• WHAT YOU NEED TO DO
A. According to the digital holography abstracts, what kind of bacterial culture significantly reduces coherent noise?
B. Reproduce word for word the stretch of the digital holography abstracts from "Spatio-temporal scanning modality" through "in microfluidics imaging.".

• SELECTED EXCERPT
§
Imaging through scattering microfluidic channels by digital holography for information recovery in lab on chip

We tackle the problem of information recovery and imaging through scattering microfluidic chips by means of digital holography (DH). In many cases the chip can become opalescent due to residual deposits settling down the inner channel faces, biofilm formation, scattering particle uptake by the channel cladding or its damaging by corrosive substances, or even by condensing effect on the exterior channels walls. In these cases white-light imaging is severely degraded and no information is obtainable at all about the flowing samples. Here we investigate the problem of counting and estimating velocity of cells flowing inside a scattering chip. Moreover we propose and test a method based on the recording of multiple digital holograms to retrieve improved phase-contrast images despite the strong scattering effect. This method helps, thanks to DH, to recover information which, otherwise, would be completely lost.

Self-propelling bacteria mimic coherent light decorrelation

We show here that live e-coli bacterial culture, thanks to the self-propelling feature, can significantly reduce the coherent noise. In fact, the typical self-propelled drive of such microorganisms provides enough time diversity in speckle patterns. Optical properties of a bacteria suspension have been investigated and analyzed thus showing that it behaves as a quite good optical speckle decorrelation device. Samples with different bacteria densities have been studied. The decorrelation effect has been demonstrated by probing the imaging performance in through transmission in coherent microscope configuration.

Spatio-temporal scanning modality for synthesizing interferograms and digital holograms

We investigate the spatio-temporal scanning of a single-pixel row for building up synthetic interferograms or digital holograms, shifted each other of a desired phase step. This unusual recording modality exploits the object movement to synthesize interferograms with extended Field of View and improved noise contrast. We report the theoretical formulation of the synthetizing recording process and experimental evidence of various cases demonstrating quantitative phase retrieval by adopting this intrinsic phase-shifting procedure. The proposed method could be particularly suited in all cases where the object shift is an intrinsic feature of the investigated system, as e.g. in microfluidics imaging.
§
• RECORD EXTRACTS
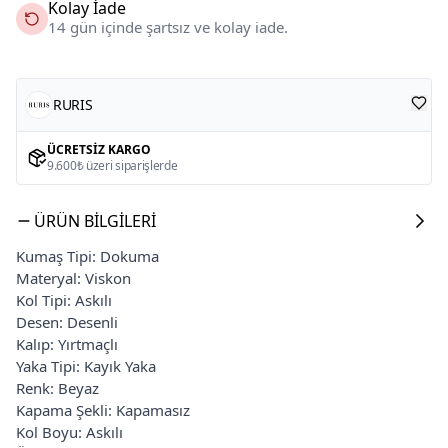
Kolay İade
14 gün içinde şartsız ve kolay iade.
RURIS
ÜCRETSIZ KARGO
9.600₺ üzeri siparişlerde
ÜRÜN BILGILERI
Kumaş Tipi: Dokuma
Materyal: Viskon
Kol Tipi: Askılı
Desen: Desenli
Kalıp: Yırtmaçlı
Yaka Tipi: Kayık Yaka
Renk: Beyaz
Kapama Şekli: Kapamasız
Kol Boyu: Askılı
§
• ANSWERS BY TASK
A. A live e-coli bacterial culture reduces coherent noise.

B.
Spatio-temporal scanning modality for synthesizing interferograms and digital holograms

We investigate the spatio-temporal scanning of a single-pixel row for building up synthetic interferograms or digital holograms, shifted each other of a desired phase step. This unusual recording modality exploits the object movement to synthesize interferograms with extended Field of View and improved noise contrast. We report the theoretical formulation of the synthetizing recording process and experimental evidence of various cases demonstrating quantitative phase retrieval by adopting this intrinsic phase-shifting procedure. The proposed method could be particularly suited in all cases where the object shift is an intrinsic feature of the investigated system, as e.g. in microfluidics imaging.